Femina Sapiens

Monday, December 21st, 2009

In the twentieth century, the big-brained female — femina sapiens — found herself living in an utterly reshaped habitat, Kay S. Hymowitz reminds us:

“Consider a typical woman born around 1900,” [Stefania Albanesi and Claudia Olivetti] write. “She married at 21 and gave birth to more than three live children between age 23 and 33. The high fetal mortality rate implied an even greater number of pregnancies, so that she would be pregnant for 36 percent of this time. Health risks in connection to pregnancy and childbirth were severe. Septicemia, toxaemia, hemorrhages and obstructed labor could lead to prolonged physical disability and, in the extreme, death.” It wasn’t just the Pill, then; antibiotics, blood banks, improvements in prenatal and obstetric care, and the mass production of safe baby formula fundamentally altered the human environment in ways that laid the foundation for contemporary women’s achievement.

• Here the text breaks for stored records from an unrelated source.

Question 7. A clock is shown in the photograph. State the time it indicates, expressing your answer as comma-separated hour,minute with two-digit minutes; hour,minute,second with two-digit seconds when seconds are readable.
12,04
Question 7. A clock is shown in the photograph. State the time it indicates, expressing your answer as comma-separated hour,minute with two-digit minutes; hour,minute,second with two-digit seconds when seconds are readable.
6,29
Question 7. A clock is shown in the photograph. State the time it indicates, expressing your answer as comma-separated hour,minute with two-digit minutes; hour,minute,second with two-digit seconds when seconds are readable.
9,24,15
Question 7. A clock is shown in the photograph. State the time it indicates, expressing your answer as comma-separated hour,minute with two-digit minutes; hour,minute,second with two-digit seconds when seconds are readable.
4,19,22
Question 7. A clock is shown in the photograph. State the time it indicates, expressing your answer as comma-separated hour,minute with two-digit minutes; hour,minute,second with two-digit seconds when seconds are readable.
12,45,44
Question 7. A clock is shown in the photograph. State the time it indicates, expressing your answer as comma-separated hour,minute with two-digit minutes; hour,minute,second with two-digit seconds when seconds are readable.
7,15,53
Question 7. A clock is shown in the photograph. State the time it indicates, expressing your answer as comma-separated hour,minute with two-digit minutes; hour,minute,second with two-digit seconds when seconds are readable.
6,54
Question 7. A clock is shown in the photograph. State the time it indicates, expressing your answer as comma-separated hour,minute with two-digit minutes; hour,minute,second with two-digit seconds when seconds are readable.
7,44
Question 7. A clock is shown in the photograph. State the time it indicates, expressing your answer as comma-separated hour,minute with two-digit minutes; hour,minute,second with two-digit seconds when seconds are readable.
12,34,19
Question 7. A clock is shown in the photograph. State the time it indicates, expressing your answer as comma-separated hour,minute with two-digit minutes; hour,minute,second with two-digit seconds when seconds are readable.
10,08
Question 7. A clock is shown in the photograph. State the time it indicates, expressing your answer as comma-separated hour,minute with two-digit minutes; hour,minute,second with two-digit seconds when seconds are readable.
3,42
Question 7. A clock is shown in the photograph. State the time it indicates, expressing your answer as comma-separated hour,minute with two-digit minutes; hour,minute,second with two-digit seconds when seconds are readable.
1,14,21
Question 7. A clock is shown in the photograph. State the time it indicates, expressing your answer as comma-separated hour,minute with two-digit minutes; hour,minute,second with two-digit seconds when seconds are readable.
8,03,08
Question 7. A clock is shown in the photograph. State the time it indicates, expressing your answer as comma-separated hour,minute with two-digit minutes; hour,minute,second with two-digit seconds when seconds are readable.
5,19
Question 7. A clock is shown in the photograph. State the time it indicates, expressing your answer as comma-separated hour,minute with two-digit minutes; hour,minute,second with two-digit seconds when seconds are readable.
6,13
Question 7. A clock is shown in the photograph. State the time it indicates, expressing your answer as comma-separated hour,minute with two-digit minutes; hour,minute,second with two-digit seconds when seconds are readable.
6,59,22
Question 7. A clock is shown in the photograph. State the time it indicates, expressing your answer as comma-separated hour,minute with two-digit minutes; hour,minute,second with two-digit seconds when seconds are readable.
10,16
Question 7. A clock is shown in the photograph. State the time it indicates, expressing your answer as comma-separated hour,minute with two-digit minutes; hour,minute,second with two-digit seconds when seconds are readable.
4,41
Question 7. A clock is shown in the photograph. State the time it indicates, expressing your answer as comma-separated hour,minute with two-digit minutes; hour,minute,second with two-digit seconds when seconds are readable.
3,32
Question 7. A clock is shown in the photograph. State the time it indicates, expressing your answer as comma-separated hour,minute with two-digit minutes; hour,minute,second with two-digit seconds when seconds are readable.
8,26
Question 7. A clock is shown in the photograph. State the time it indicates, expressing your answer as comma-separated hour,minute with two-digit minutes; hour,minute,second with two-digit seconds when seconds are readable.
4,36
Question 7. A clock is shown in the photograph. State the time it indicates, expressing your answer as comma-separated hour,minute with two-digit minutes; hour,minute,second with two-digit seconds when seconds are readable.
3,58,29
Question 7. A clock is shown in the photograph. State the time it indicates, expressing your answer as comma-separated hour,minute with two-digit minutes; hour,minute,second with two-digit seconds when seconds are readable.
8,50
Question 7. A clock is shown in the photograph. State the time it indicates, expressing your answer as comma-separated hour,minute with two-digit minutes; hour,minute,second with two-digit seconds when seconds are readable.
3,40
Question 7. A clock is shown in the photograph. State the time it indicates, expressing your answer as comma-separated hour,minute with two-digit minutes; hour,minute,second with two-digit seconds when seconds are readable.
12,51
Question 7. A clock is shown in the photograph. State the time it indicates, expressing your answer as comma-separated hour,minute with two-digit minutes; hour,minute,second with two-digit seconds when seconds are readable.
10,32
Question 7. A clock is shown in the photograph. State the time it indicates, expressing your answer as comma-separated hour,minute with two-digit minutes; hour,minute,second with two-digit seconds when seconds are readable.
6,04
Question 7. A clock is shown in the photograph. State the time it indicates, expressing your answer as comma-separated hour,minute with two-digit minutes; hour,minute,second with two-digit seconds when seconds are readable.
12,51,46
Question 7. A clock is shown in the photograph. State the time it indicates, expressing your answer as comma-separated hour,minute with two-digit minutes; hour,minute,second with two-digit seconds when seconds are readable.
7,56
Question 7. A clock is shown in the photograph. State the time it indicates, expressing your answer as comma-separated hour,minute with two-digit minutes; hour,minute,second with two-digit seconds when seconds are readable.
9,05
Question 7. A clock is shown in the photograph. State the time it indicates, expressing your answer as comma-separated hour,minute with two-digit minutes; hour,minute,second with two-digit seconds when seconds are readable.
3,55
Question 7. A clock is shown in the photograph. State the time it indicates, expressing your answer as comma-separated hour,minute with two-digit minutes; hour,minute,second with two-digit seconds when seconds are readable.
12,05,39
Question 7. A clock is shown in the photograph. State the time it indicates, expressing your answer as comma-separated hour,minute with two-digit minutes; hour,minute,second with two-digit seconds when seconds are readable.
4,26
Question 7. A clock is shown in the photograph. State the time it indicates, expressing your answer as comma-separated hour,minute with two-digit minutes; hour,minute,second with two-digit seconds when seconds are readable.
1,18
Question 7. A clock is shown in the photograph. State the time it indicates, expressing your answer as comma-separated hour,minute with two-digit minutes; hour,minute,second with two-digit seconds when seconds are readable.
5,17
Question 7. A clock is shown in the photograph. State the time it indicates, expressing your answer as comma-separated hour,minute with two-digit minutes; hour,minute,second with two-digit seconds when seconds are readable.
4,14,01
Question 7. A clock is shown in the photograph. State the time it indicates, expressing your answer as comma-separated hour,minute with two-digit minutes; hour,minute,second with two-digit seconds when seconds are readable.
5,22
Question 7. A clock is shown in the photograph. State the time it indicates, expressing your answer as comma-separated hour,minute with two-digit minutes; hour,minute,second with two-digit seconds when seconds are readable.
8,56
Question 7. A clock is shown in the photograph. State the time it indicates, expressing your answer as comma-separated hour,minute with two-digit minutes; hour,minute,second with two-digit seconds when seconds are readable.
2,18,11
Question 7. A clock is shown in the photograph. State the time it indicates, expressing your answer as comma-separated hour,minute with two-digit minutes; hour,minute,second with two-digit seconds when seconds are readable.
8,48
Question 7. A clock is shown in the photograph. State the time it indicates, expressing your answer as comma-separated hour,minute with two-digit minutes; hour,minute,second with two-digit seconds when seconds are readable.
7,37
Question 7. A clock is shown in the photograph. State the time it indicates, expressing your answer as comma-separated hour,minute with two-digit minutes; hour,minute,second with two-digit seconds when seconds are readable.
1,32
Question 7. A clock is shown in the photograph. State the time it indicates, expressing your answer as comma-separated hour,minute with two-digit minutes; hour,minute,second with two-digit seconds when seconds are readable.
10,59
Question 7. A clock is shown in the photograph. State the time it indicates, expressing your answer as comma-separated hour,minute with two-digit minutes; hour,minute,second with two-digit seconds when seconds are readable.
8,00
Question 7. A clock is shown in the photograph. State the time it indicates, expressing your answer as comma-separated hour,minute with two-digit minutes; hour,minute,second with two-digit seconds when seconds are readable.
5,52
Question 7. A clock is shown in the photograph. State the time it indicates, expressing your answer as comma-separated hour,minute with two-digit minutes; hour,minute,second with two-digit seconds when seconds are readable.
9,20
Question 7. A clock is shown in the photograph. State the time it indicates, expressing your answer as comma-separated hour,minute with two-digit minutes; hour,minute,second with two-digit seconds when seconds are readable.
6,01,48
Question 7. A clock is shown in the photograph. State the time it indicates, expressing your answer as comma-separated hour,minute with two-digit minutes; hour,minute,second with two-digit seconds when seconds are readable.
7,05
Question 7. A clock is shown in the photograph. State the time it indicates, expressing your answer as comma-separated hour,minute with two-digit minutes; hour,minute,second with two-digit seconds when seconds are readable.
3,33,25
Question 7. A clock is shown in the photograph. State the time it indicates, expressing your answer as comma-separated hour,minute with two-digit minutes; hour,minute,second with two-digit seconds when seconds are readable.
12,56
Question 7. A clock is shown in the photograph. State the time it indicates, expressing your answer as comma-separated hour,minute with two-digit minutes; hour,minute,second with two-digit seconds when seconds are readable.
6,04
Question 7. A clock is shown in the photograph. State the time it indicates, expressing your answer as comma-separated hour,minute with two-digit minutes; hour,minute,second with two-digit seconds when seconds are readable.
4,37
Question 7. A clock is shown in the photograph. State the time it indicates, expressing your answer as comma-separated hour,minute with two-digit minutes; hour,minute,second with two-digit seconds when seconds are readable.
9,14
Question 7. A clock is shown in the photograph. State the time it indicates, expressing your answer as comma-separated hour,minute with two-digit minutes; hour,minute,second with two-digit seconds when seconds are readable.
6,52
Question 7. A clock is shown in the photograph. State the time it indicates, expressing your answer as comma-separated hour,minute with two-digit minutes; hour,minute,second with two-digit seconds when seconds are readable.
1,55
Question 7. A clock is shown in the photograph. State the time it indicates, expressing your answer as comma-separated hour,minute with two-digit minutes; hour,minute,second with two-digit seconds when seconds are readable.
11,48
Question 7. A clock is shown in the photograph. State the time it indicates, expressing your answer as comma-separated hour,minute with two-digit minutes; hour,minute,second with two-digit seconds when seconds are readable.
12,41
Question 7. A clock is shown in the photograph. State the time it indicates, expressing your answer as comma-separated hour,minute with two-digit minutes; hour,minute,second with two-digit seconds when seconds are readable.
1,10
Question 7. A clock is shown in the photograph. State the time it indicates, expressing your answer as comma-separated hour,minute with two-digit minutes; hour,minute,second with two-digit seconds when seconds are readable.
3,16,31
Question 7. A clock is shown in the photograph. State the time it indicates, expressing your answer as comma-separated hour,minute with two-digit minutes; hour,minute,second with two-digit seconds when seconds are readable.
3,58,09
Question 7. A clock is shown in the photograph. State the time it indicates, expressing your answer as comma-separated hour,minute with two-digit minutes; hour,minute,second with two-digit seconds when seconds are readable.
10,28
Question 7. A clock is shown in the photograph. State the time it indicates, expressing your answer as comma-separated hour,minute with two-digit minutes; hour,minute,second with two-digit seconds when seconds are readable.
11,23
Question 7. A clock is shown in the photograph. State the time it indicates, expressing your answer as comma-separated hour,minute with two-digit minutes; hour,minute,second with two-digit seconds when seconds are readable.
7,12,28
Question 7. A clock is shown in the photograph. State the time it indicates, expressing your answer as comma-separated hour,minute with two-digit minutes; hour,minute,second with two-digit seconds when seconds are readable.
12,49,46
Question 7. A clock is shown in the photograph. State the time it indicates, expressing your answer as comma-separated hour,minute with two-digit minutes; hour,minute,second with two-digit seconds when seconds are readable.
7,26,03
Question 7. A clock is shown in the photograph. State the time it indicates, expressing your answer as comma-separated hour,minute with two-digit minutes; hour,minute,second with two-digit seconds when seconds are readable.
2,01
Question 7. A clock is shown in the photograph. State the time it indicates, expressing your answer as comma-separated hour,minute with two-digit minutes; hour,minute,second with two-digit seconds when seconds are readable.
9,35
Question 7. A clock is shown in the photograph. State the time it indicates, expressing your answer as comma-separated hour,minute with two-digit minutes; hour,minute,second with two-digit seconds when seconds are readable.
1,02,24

Machinery invented by the brainy Homo sapiens also revolutionized the female lot. Until 1900, the vast majority of people in the Western world lived in conditions much like those in sub-Saharan Africa and parts of the Middle East today. Few had access to electricity; only about a quarter of all American households had running water. In this environment, American women did what women tied to their domiciles with three-plus children have always done: cooking, making and cleaning clothes, hauling water, and the like. But by the mid-twentieth century, human innovation had considerably lightened those essential household tasks. Using U.S. Census data, University of Montreal economist Emanuela Cardia has shown how home technology, including appliances and bathroom plumbing, played a significant role in moving women into the labor force.